When in doubt, your program should behave like the distributed executable
examples in stats_i.x in area51. Identical behavior is not required, but the
general I/O behavior should be the same. In particular, the data input loop
should not be interupted by prompts for a next datum - this will make file
redirect cumbersome. Just ask for the data one time, then read until a non-digit
or end of file is encountered.
Hints
-
Sample executables are distributed in [LIB]/area51. These are named
stats_i.x and stats_s.x. The suffixes indicate which of the
two architectures the executable is compiled on: *_i.x runs on
Intel/Linux and *_s.x runs on Sun/Unix. (We may not always supply
the _s versions.)
-
To run a sample executable, follow these steps: (1) Decide which architecture
you want to use. The program machines are 32-bit Sun architecture running
Sun's version of Unix, and the linprog machines are Intel 64-bit
architecture running Linux. (2) Copy the appropriate executable into your space
where you want to run it. For example, if you are logged in to program
enter the command "cp [LIB]/area51/stats_s.x .". (3) Change permissions
to executable: "chmod 700 stats_s.x". (4) Execute by entering the name
of the executable. If you want to run it on a data file "data1", use
input redirect as in: "stats_s.x < data1". If you want the output to go to
another file, use output redirect: "stats_s.x < data1 > data1.out".
-
Test files can be created using the program ranint.cpp, which is distributed as
part of the assignment and is compiled by the supplied makefile. To create
random data files for testing, first build ranint.x with the command
make ranint.x
and then execute. Note that the program expects 3 command line arguments - (1)
file name, (2) upper bound on size of integers, and (3) number of elements to
generate.
It will remind you if you forget. Here are examples:
~/3330/hw2>ranint.x
** required arguments:
1: filename
2: upper bound on absolute size ('0' means no upper bound)
3: count of items
** try again
~/3330/hw2>
(Forgot to give arguments.)
~/3330/hw2>ranint.x d1 99 51
Results stored in file d1
range: -99 .. 98
count: 51
~/3330/hw2>ranint.x d2 99 52
Results stored in file d2
range: -99 .. 98
count: 52
~/3330/hw2>
- The less-than character in the command:
stats.x < data1
is a Unix/Linux operation that redirects the contents of data1
into standard input for stats.x. Using > redirects program output. For
example, the command:
stats.x < data1 > data1.out
sends the contents of data1 to standard input and then sends the
program output into the file data1.out. These are very handy operations
for testing programs.
-
It is sometimes simpler to develop the code in a single file (such as
project.cpp) that can be edited in one window and test-compiled with a
single command (such as g++ -Wall -Wextra -ostats.x project.cpp) and
split the file up into the deliverables after the initial round of testing and
debugging.
-
Note that the array in which input is stored is passed to the functions as a
pointer. In the case of Mean(), this pointer is const,
indicating that the elements of the array may not be changed by the
call. However in the case of Median(), the array element values are
allowed to change. These values are in fact changed by the call to
Sort().
- The function Sort() operates on the array input as a pointer. When
the function returns, the values of the array should be in increasing order.
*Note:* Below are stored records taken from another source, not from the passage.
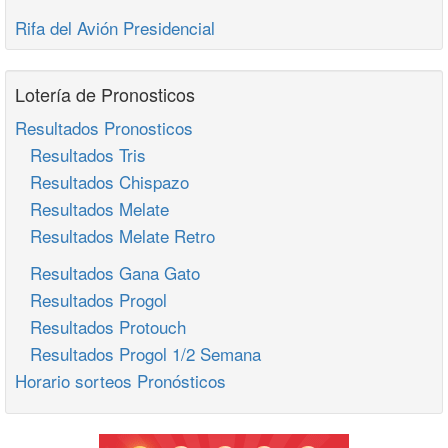
Rifa del Avión Presidencial
Lotería de Pronosticos
Resultados Pronosticos
Resultados Tris
Resultados Chispazo
Resultados Melate
Resultados Melate Retro
Resultados Gana Gato
Resultados Progol
Resultados Protouch
Resultados Progol 1/2 Semana
Horario sorteos Pronósticos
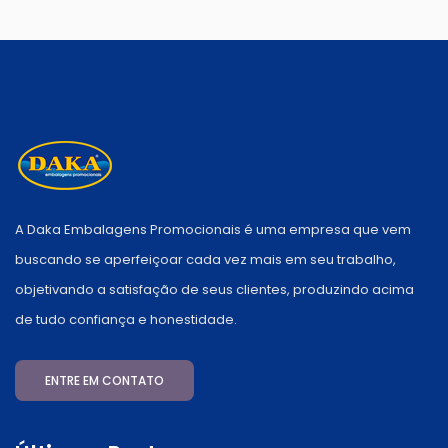
A Daka Embalagens Promocionais é uma empresa que vem
buscando se aperfeiçoar cada vez mais em seu trabalho,
objetivando a satisfação de seus clientes, produzindo acima
de tudo confiança e honestidade.
ENTRE EM CONTATO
- The selection sort algorithm requires a nested pair of loops
(one inside the other).
- Sorting the data is essential to calculate the median: when in an array that
is sorted, the middle (two) values are those contained in the middle (two) indices
of the array.
-
The middle index
of an array of n elements, when n is odd, is
[(n-1)/2]. The middle two indices, when n is even, are
[n/2 - 1] and [n/2].
- Be careful when subtracting 1 from an unsigned integer type such as size_t.
- Look at the code examples in Chapter 2 of the lecture notes to find simple
ways to structure your main I/O loop.